The Charles F. Hughes was named after the Chief of Naval Operations Charles Frederick Hughes who commanded New York during World War I. The destroyer began its career on May 16, 1940, launched by Puget Sound Navy Yard, Bremerton, Washington and sponsored by Mrs. C.F. Hughes. It was commissioned on September 5 with Lieutenant Commander G.L. Menocal in command. It was chosen to assist in the US Navy’s support of Britain after its training operations during April 1941. Subsequently, the Charles F. Hughes joined up with other American destroyers to provide convoy escort in the western Atlantic.
Action in World War II
During the war, many survivors from a sunken merchant ship were rescued by the Charles F. Hughes. Initially, fourteen survivors, of which four were American Red Cross nurses, were saved from a torpedoed Norwegian freighter during the Marine task of occupying Iceland in July 1941. The incident was followed by the rescue of seven men from a lifeboat on October 16.
The ship was assigned to guard merchant shipping in coastal convoys, Caribbean sailings, and the mid-ocean meeting points to Iceland and New York during the beginning of the war. The destroyer crossed the Atlantic in a convoy to Belfast North Ireland during May 1942 and escorted the first reinforcement convoy for the North African landings to Casablanca in November.

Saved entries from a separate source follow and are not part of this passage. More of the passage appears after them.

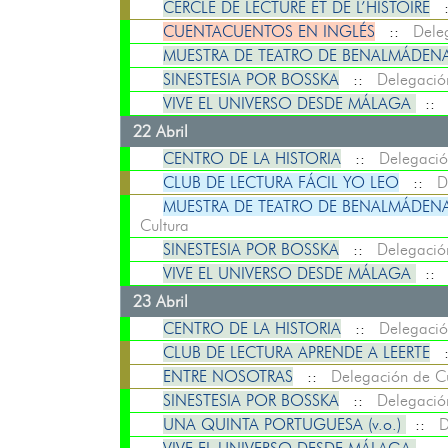
CERCLE DE LECTURE ET DE L’HISTOIRE
CUENTACUENTOS EN INGLÉS
::
Dele
MUESTRA DE TEATRO DE BENALMÁDENA:
SINESTESIA POR BOSSKA
::
Delegació
VIVE EL UNIVERSO DESDE MÁLAGA
:
22 Abril
CENTRO DE LA HISTORIA
::
Delegació
CLUB DE LECTURA FÁCIL YO LEO
::
D
MUESTRA DE TEATRO DE BENALMÁDENA: MA
Cultura
SINESTESIA POR BOSSKA
::
Delegació
VIVE EL UNIVERSO DESDE MÁLAGA
:
23 Abril
CENTRO DE LA HISTORIA
::
Delegació
CLUB DE LECTURA APRENDE A LEERTE
ENTRE NOSOTRAS
::
Delegación de Cu
SINESTESIA POR BOSSKA
::
Delegació
UNA QUINTA PORTUGUESA (v.o.)
::
D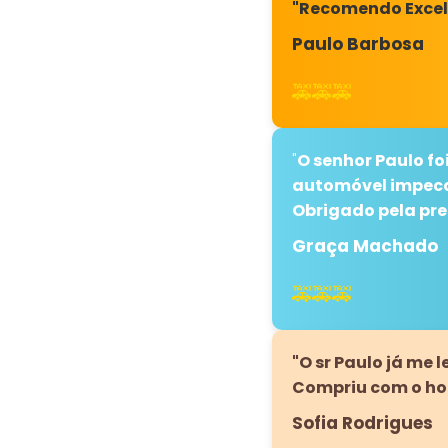
"Recomendo Excel
Paulo Barbosa
🚕🚕🚕
"
O senhor Paulo fo
automóvel impeca
Obrigado pela pre
Graça Machado
🚕🚕🚕
"O sr Paulo já me 
Compriu com o ho
Sofia Rodrigues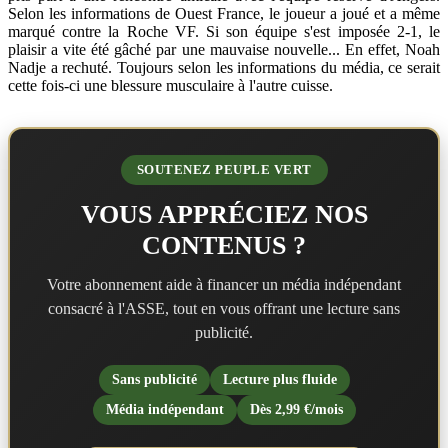
Selon les informations de Ouest France, le joueur a joué et a même
marqué contre la Roche VF. Si son équipe s'est imposée 2-1, le
plaisir a vite été gâché par une mauvaise nouvelle... En effet, Noah
Nadje a rechuté. Toujours selon les informations du média, ce serait
cette fois-ci une blessure musculaire à l'autre cuisse.
SOUTENEZ PEUPLE VERT
VOUS APPRÉCIEZ NOS
CONTENUS ?
Votre abonnement aide à financer un média indépendant
consacré à l'ASSE, tout en vous offrant une lecture sans
publicité.
Sans publicité
Lecture plus fluide
Média indépendant
Dès 2,99 €/mois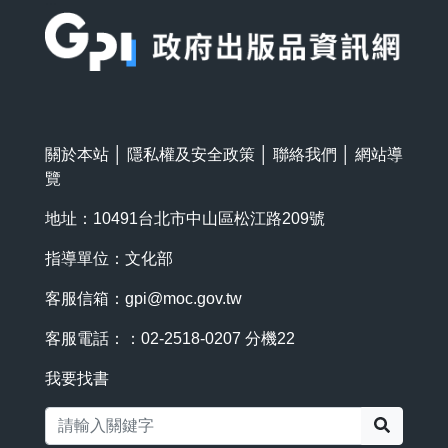
關於本站
│
隱私權及安全政策
│
聯絡我們
│
網站導
覽
地址：10491台北市中山區松江路209號
指導單位：文化部
客服信箱：
gpi@moc.gov.tw
客服電話：：02-2518-0207 分機22
我要找書
搜尋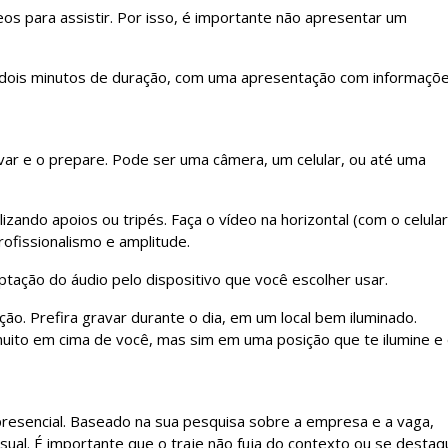
s para assistir. Por isso, é importante não apresentar um
dois minutos de duração, com uma apresentação com informaçõ
var e o prepare. Pode ser uma câmera, um celular, ou até uma
zando apoios ou tripés. Faça o vídeo na horizontal (com o celular
ofissionalismo e amplitude.
ação do áudio pelo dispositivo que você escolher usar.
ão. Prefira gravar durante o dia, em um local bem iluminado.
uito em cima de você, mas sim em uma posição que te ilumine e
presencial. Baseado na sua pesquisa sobre a empresa e a vaga,
sual. É importante que o traje não fuja do contexto ou se destaq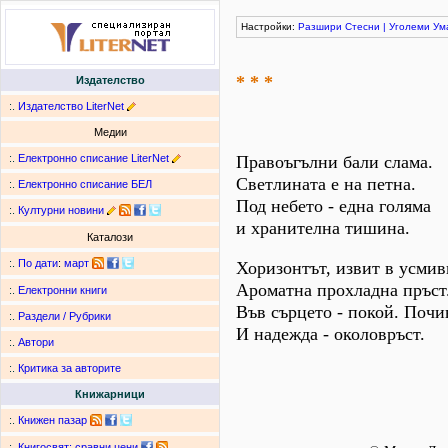
Настройки:
Разшири
Стесни
|
Уголеми
Ум
* * *
Издателство
:.
Издателство LiterNet
Медии
:.
Електронно списание LiterNet
Правоъгълни бали слама.
Светлината е на петна.
:.
Електронно списание БЕЛ
Под небето - една голяма
:.
Културни новини
и хранителна тишина.
Каталози
:.
По дати
:
март
Хоризонтът, извит в усмив
Ароматна прохладна пръст
:.
Електронни книги
Във сърцето - покой. Почи
:.
Раздели / Рубрики
И надежда - околовръст.
:.
Автори
:.
Критика за авторите
Книжарници
:.
Книжен пазар
:.
Книгосвят: сравни цени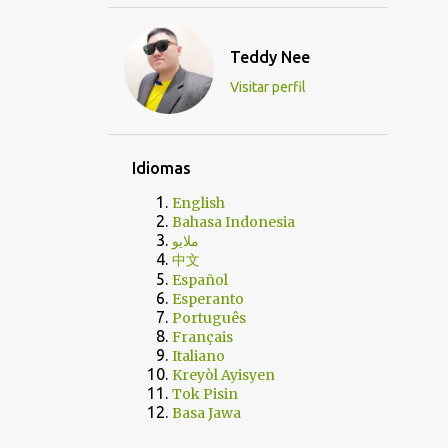
Teddy Nee
Visitar perfil
Idiomas
English
Bahasa Indonesia
ملايو
中文
Español
Esperanto
Português
Français
Italiano
Kreyòl Ayisyen
Tok Pisin
Basa Jawa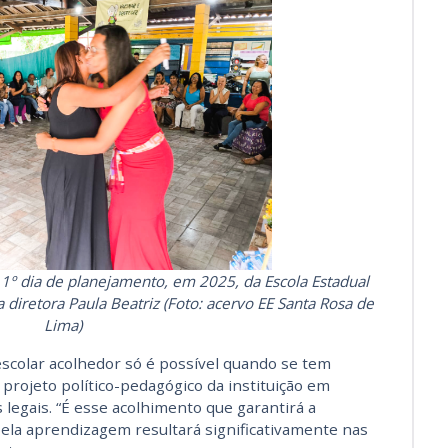
1º dia de planejamento, em 2025, da Escola Estadual
diretora Paula Beatriz (Foto: acervo EE Santa Rosa de
Lima)
scolar acolhedor só é possível quando se tem
 projeto político-pedagógico da instituição em
legais. “É esse acolhimento que garantirá a
 pela aprendizagem resultará significativamente nas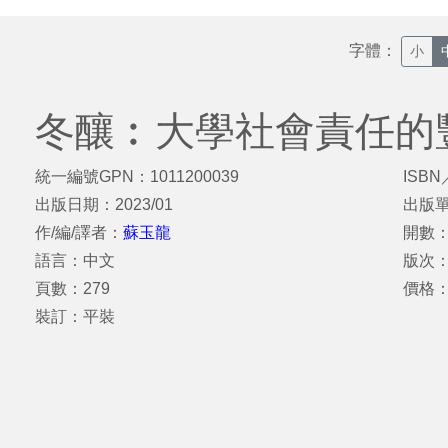
字體：
小
冬釀︰大學社會責任的
統一編號GPN：1011200039
ISBN
出版日期：2023/01
出版
作/編/譯者：
蘇玉龍
開數：
語言：中文
版次
頁數：279
價格
裝訂：平裝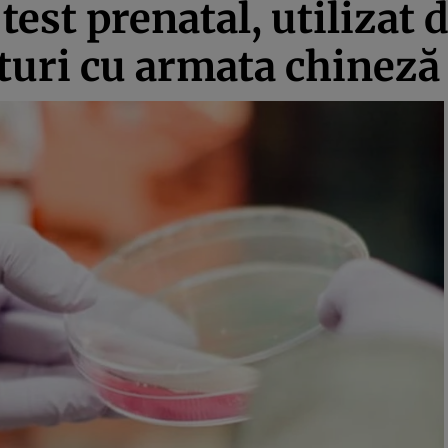
est prenatal, utilizat 
ături cu armata chineză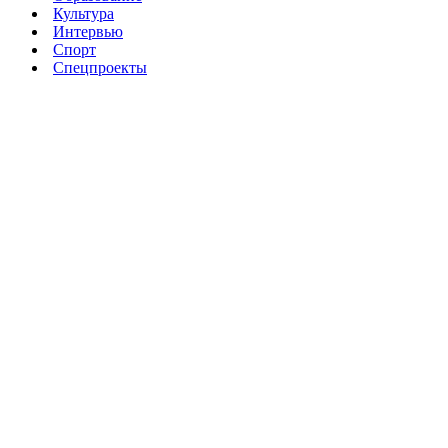
Культура
Интервью
Спорт
Спецпроекты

The major contribution of Charles F. Hughes was support during the invasion of southern France on July 30, 1944 in Naples, after returning to antisubmarine patrol and escort duties in the western Mediterranean. Two typical German E-boats penetrating the screen were forced to the beach and a third one was sunken by gunfire during combat. Resuming patrol duties throughout the western Mediterranean and providing call-fire support off Monaco, the Charles F. Hughes returned to Brooklyn for overhaul on January 12, 1945 and was decommissioned on March 18, 1946.
After the War
She was placed out of commission in March 1946 and catalogued as a reserve ship in Charleston, South Carolina. For World War II service the Charles F. Hughes received four battle stars. In 1969, she was struck from the Naval Register and sunk as a target off the Virginia coast.
Asbestos in Navy Ships
Although an essential component of the naval fleet, especially during World War II, naval destroyers also pose a lasting health risk to soldiers serving on them. Unfortunately, products containing asbestos were common, especially on older ships, because of the material’s high resistance to heat and fire. Despite its value as an insulator, asbestos fiber intake can lead to several serious health consequences, including mesothelioma, a devastating cancer without cure. Current and former military personnel who came into contact with these ships should seek immediate medical attention in order to detect possible health consequences associated with asbestos exposure.